[start]

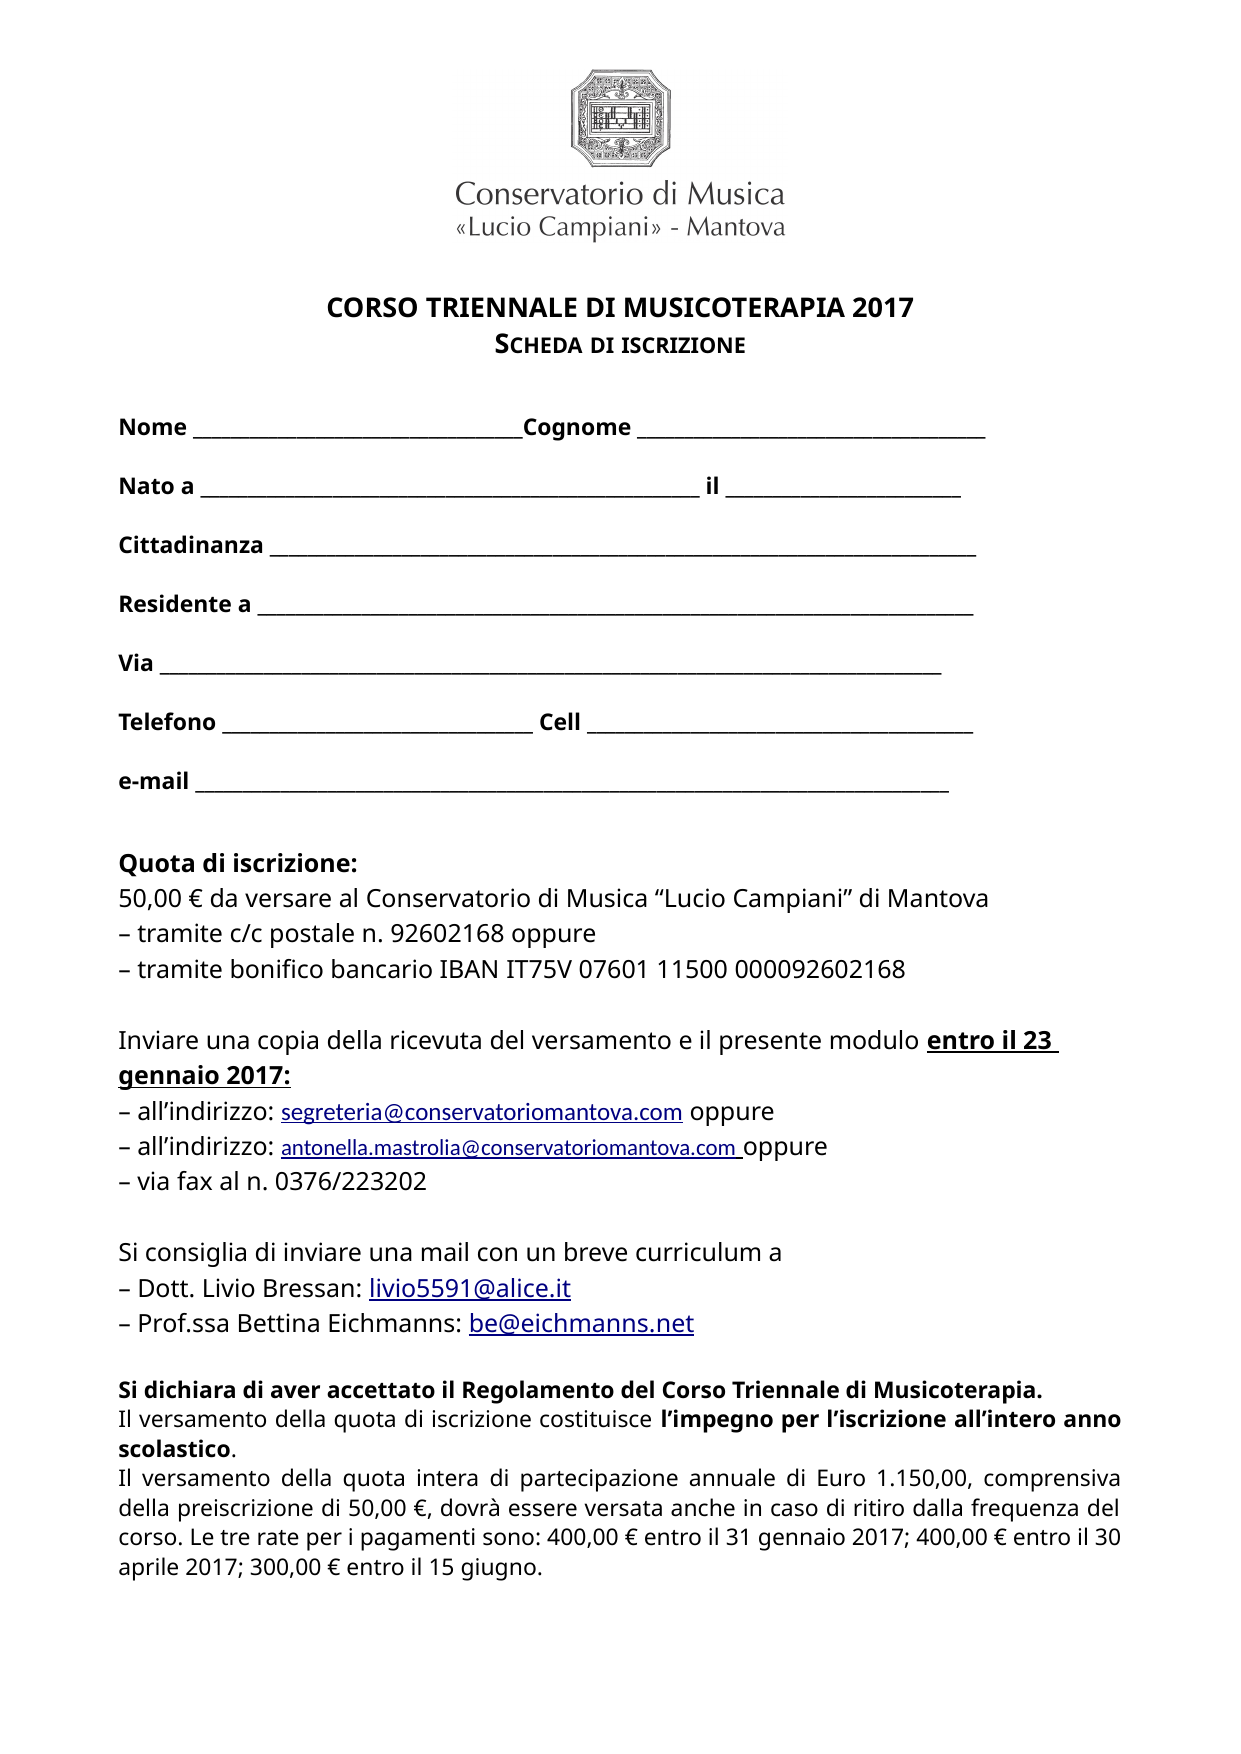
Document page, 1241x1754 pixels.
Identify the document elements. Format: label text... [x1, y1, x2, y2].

text 50,00 € da versare al Conservatorio di Musica “Lucio Campiani” di Mantova [118, 879, 1122, 914]
text – tramite bonifico bancario IBAN IT75V 07601 11500 000092602168 [118, 950, 1122, 985]
text Nome ___________________________________Cognome _____________________________________ [118, 407, 1122, 443]
text Cittadinanza ___________________________________________________________________________ [118, 525, 1122, 561]
text Si consiglia di inviare una mail con un breve curriculum a [118, 1233, 1122, 1269]
text Si dichiara di aver accettato il Regolamento del Corso Triennale di Musicoterapia. [118, 1375, 1122, 1404]
text Quota di iscrizione: [118, 844, 1122, 879]
text – all’indirizzo: segreteria@conservatoriomantova.com oppure [118, 1092, 1122, 1127]
text Telefono _________________________________ Cell _________________________________________ [118, 702, 1122, 737]
text – Prof.ssa Bettina Eichmanns: be@eichmanns.net [118, 1304, 1122, 1339]
text Il versamento della quota intera di partecipazione annuale di Euro 1.150,00, comprensiva della preiscrizione di 50,00 €, dovrà essere versata anche in caso di ritiro dalla frequenza del corso. Le tre rate per i pagamenti sono: 400,00 € entro il 31 gennaio 2017; 400,00 € entro il 30 aprile 2017; 300,00 € entro il 15 giugno. [118, 1463, 1122, 1581]
text Residente a ____________________________________________________________________________ [118, 584, 1122, 619]
text – via fax al n. 0376/223202 [118, 1162, 1122, 1198]
text – Dott. Livio Bressan: livio5591@alice.it [118, 1269, 1122, 1304]
text – tramite c/c postale n. 92602168 oppure [118, 914, 1122, 950]
text CORSO TRIENNALE DI MUSICOTERAPIA 2017 [118, 289, 1122, 325]
text Nato a _____________________________________________________ il _________________________ [118, 466, 1122, 502]
text e-mail ________________________________________________________________________________ [118, 761, 1122, 796]
text Il versamento della quota di iscrizione costituisce l’impegno per l’iscrizione all’intero anno scolastico. [118, 1404, 1122, 1463]
text Inviare una copia della ricevuta del versamento e il presente modulo entro il 23 gennaio 2017: [118, 1021, 1122, 1092]
picture [451, 69, 789, 243]
text Via ___________________________________________________________________________________ [118, 643, 1122, 678]
text – all’indirizzo: antonella.mastrolia@conservatoriomantova.com oppure [118, 1127, 1122, 1162]
text Scheda di iscrizione [118, 325, 1122, 360]
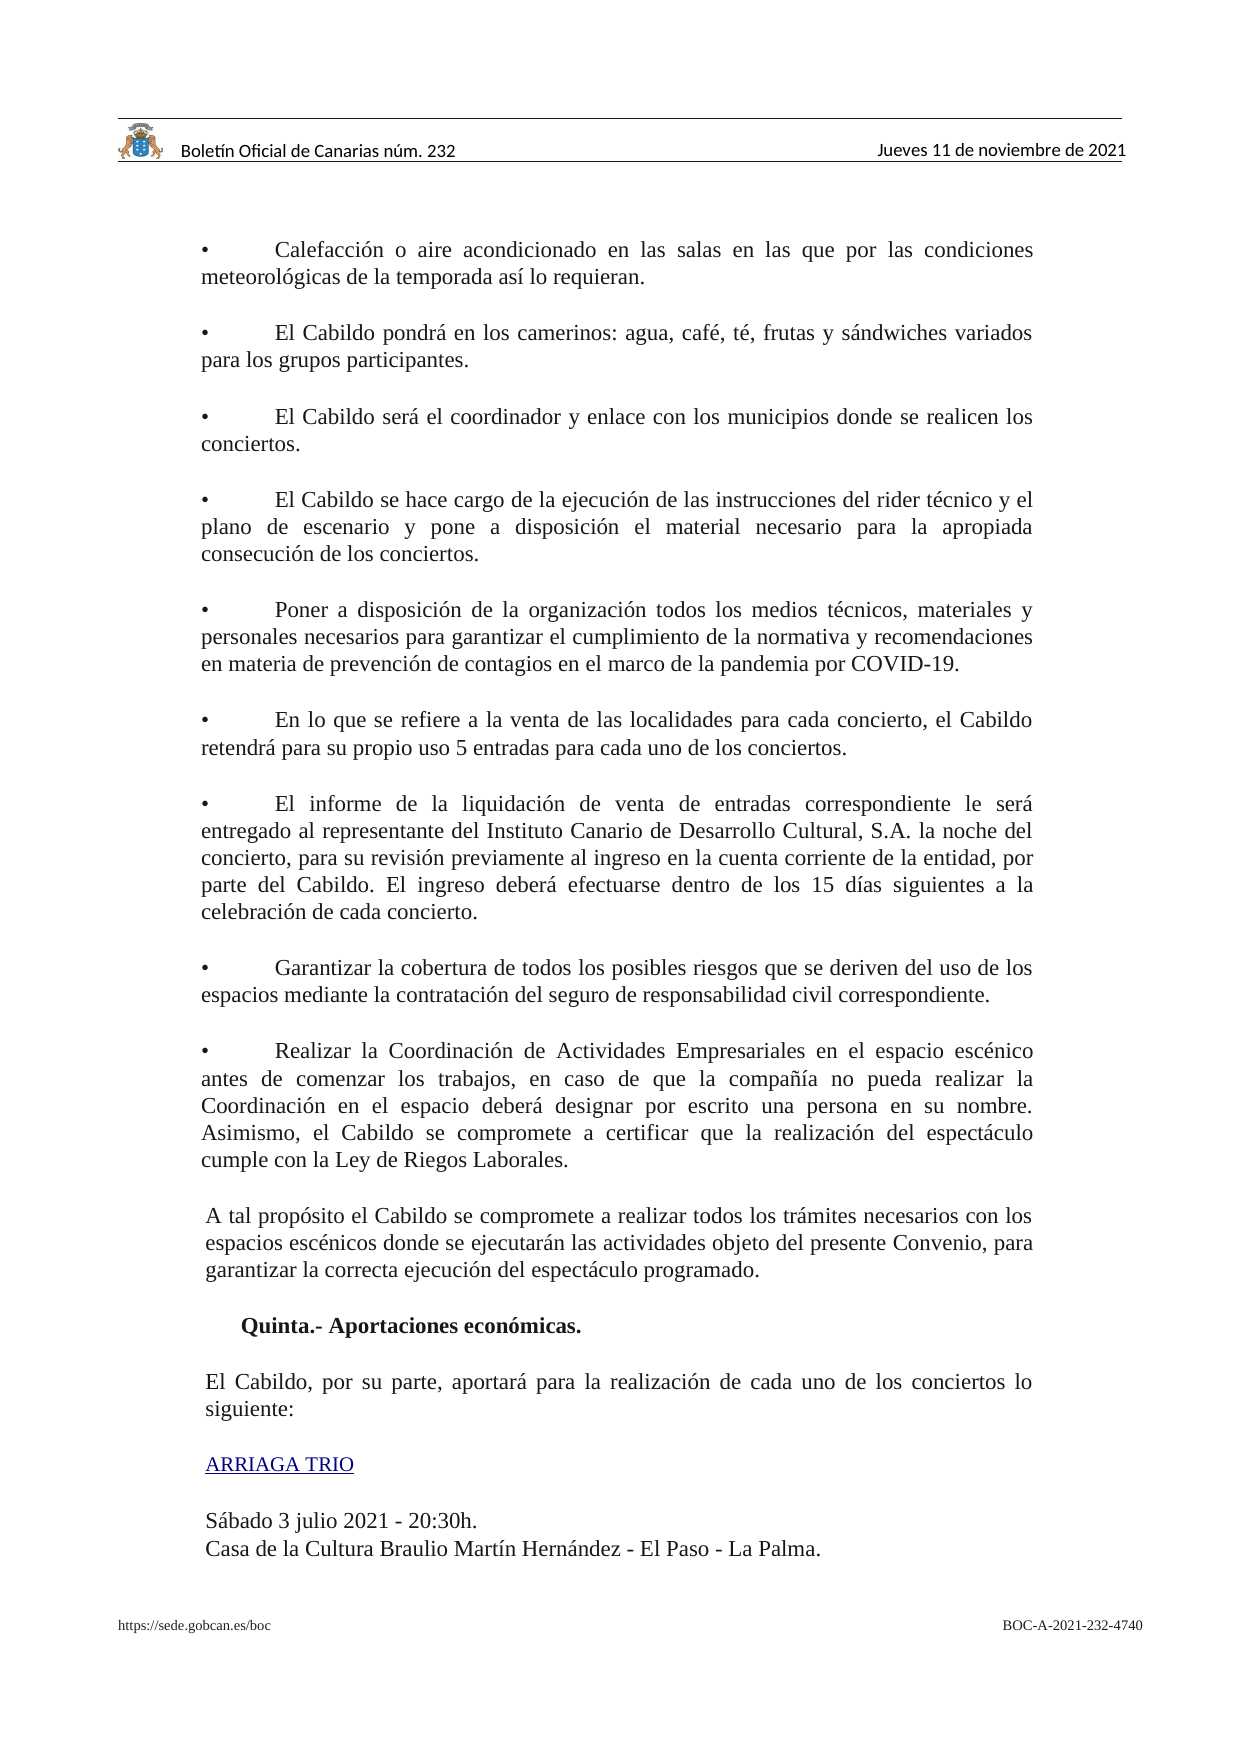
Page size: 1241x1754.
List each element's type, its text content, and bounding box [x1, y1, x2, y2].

list Poner a disposición de la organización todos los medios técnicos, materiales y personales necesarios para garantizar el cumplimiento de la normativa y recomendaciones en materia de prevención de contagios en el marco de la pandemia por COVID-19. [201, 596, 1034, 677]
list El informe de la liquidación de venta de entradas correspondiente le será entregado al representante del Instituto Canario de Desarrollo Cultural, S.A. la noche del concierto, para su revisión previamente al ingreso en la cuenta corriente de la entidad, por parte del Cabildo. El ingreso deberá efectuarse dentro de los 15 días siguientes a la celebración de cada concierto. [201, 790, 1034, 924]
text Quinta.- Aportaciones económicas. [241, 1312, 1034, 1339]
list El Cabildo será el coordinador y enlace con los municipios donde se realicen los conciertos. [201, 403, 1034, 456]
text A tal propósito el Cabildo se compromete a realizar todos los trámites necesarios con los espacios escénicos donde se ejecutarán las actividades objeto del presente Convenio, para garantizar la correcta ejecución del espectáculo programado. [205, 1202, 1034, 1282]
list Realizar la Coordinación de Actividades Empresariales en el espacio escénico antes de comenzar los trabajos, en caso de que la compañía no pueda realizar la Coordinación en el espacio deberá designar por escrito una persona en su nombre. Asimismo, el Cabildo se compromete a certificar que la realización del espectáculo cumple con la Ley de Riegos Laborales. [201, 1037, 1034, 1172]
list En lo que se refiere a la venta de las localidades para cada concierto, el Cabildo retendrá para su propio uso 5 entradas para cada uno de los conciertos. [201, 707, 1034, 760]
text Sábado 3 julio 2021 - 20:30h. [205, 1507, 1034, 1534]
list El Cabildo se hace cargo de la ejecución de las instrucciones del rider técnico y el plano de escenario y pone a disposición el material necesario para la apropiada consecución de los conciertos. [201, 486, 1034, 566]
list Garantizar la cobertura de todos los posibles riesgos que se deriven del uso de los espacios mediante la contratación del seguro de responsabilidad civil correspondiente. [201, 954, 1034, 1008]
text ARRIAGA TRIO [205, 1452, 1034, 1476]
list Calefacción o aire acondicionado en las salas en las que por las condiciones meteorológicas de la temporada así lo requieran. [201, 236, 1034, 290]
list El Cabildo pondrá en los camerinos: agua, café, té, frutas y sándwiches variados para los grupos participantes. [201, 319, 1034, 373]
text Casa de la Cultura Braulio Martín Hernández - El Paso - La Palma. [205, 1535, 1034, 1562]
text El Cabildo, por su parte, aportará para la realización de cada uno de los conciertos lo siguiente: [205, 1368, 1034, 1422]
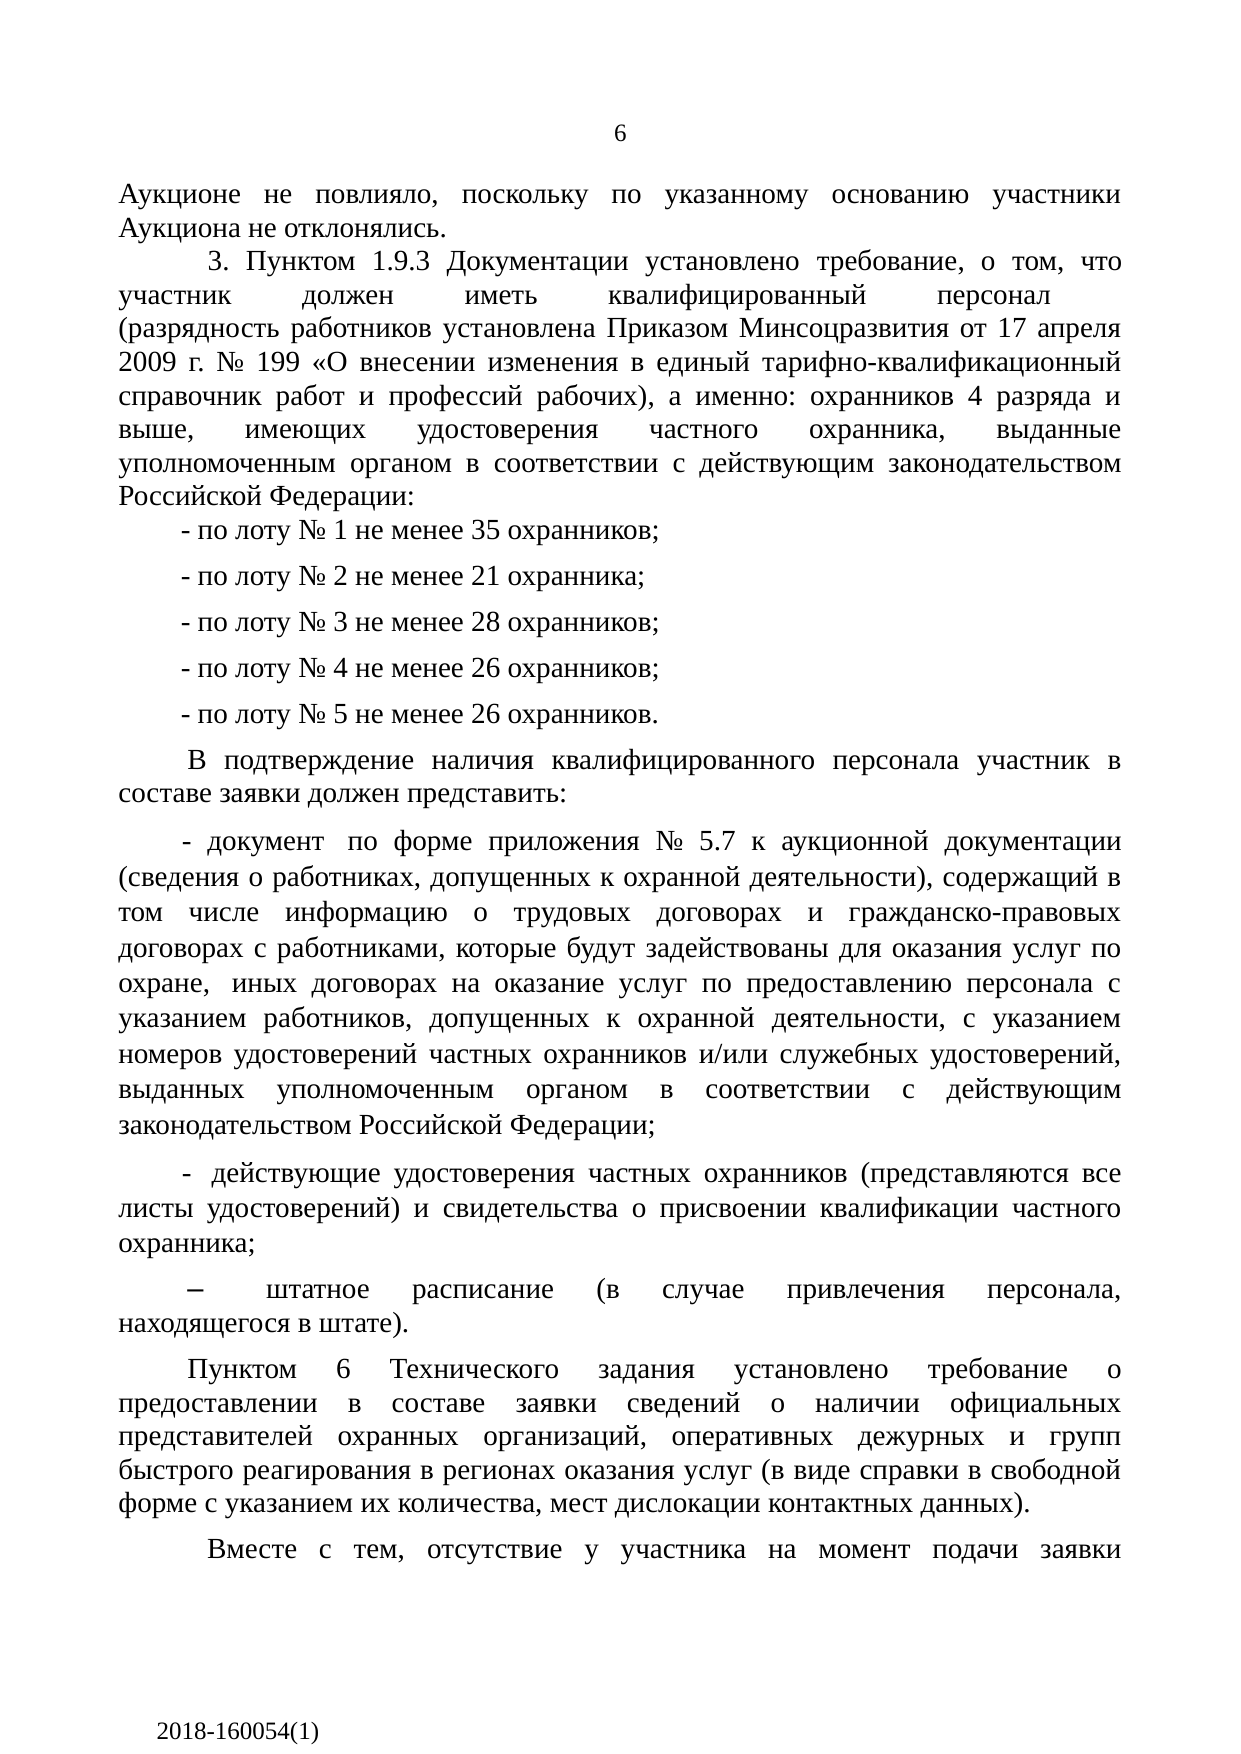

[end]

> [Task brief]:
Could you quote the material word for word, starting at the very beginning and ending with the line that contains "Identify the document", and leave the pictures out?

> [Written solution]:
Document page, 1241x1754 pixels.
Identify the document elements. Format: label text... [x1, y1, x2, y2].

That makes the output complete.